Mercimeğin gen merkeziyiz ama Kanada mercimeği yiyoruz. Maalesef bugün birçok marketin rafında ithal mercimek var. Çünkü üretimimiz iç tüketimi karşılamaya yetmiyor. Oysaki bir dönem, dünya mercimek üretiminde birinci sıradaydık. 1970’li yıllarda mercimekle tanışan Kanada, arayı hızla açıp zamanla bizim üretimimizi altıya katladı. Bizdeyse mercimek üretim alanları daraldı.

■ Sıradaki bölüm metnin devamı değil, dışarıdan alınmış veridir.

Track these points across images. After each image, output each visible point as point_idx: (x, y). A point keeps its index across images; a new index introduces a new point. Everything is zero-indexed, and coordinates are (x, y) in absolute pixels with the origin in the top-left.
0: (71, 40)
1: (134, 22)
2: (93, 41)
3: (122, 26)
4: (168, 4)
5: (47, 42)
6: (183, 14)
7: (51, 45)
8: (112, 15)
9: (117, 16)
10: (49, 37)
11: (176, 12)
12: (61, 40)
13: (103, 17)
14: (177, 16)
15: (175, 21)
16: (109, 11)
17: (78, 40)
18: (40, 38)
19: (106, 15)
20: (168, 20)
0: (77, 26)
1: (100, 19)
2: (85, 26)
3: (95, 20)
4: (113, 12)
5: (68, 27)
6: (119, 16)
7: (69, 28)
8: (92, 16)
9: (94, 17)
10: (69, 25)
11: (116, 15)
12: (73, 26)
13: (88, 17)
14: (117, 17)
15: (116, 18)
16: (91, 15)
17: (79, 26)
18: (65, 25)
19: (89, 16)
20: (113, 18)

Tabii bunun en büyük nedeni çiftçinin hasat ettiği mercimekten para kazanamaması. Kazanç olmayınca üretim de sürdürülebilir olmuyor. Mercimek tarımının merkezi Güneydoğu Anadolu’daki tablo bunun en acı örneği. Kızıltepe Ovası’nda bir araya geldiğimiz Mardin Bulgur Sanayicileri Dernek Başkanı Faysal Sun, “Artık para etmiyor” diye ovada mercimek ekiminin her geçen yıl daha da azaldığından yakındı. Önceden 200-300 bin ton mercimek hasat edilirmiş bölgede. “Şimdiyse en verimli yılda 40 bin ton çıkıyor” diyor Sun. Verimin düşük olması da etki etmiş azalışa. Çiftçi, mercimek yerine daha yüksek verimli buğday çeşitlerine yönelmiş çünkü. Bir de tarlaları saran ‘canavar otu’ ile mücadelenin maddi külfeti eklenince, mercimekten kaçış iyiden iyiye hızlanmış.
Sözleşmeli tarım modeli
Bu gidişatı durdurmak için bölgenin umudu, coğrafi işaretli yerel çeşit Kızıltepe kırmızı mercimeğinde. Henüz bir yıl önce coğrafi işaret tesciline kavuşan çeşit, hem tat hem de rengiyle diğer kırmızı mercimeklerden ayrışıyor. Bölgenin toprak yapısı ve ikliminin etkisiyle daha kırmızı ve daha çok su tutabilen bir yapıya bürünen Kızıltepe kırmızı mercimeği, tanelerindeki nişastanın daha erken jelleşmesi sayesinde diğer çeşitlere oranla daha kısa sürede pişiyor. Bu avantajları öne çıkararak kırmızı mercimek üretiminde tekrar canlanma sağlamayı hedefleyen dernek, Metro Türkiye ile iş birliği yaparak, ön alım garantili üretim modeline geçmiş. Bölgede üretilen mercimek, artık marketin coğrafi işaretli ürünler rafında yer alacak. Metro Türkiye, ‘Yerelin İzinde’ projesi kapsamında çiftçiye her yıl belli oranda alım garantisi verecek. Bu yıl için açıklanan rakam bin 500 ton. Aracısız doğrudan tüketiciye ulaşmayı mümkün kılan projenin yerel üretici için can suyu olduğunu belirten Faysal Sun, sözleşmeli tarım modelinin yaygınlaşması hâlinde tarımsal üretimde önemli bir mesafe kat edileceği ve daha birçok yerel çeşidin tekrar canlanabileceği inancında.
Haklılık payı da var. Zira bu model çiftçiyi, belini büken fiyat dalgalanmalarından koruyor. Daha tarla ekilirken üretici, üç aşağı beş yukarı ne kazanacağını biliyor. Planlamasını da ona göre yapıyor. Diğer türlü, tüccarın eline bakıyor. Hele de yetiştirdiği ürünün rekoltesi çoksa fiyatlar iyice dip yapıyor ve zarar kaçınılmaz oluyor. Gıda üretiminin devamı için bu tip iş birlikleri ve projeler çok değerli. Tabii biz tüketicilerin de yerele öncelik vermesi şart.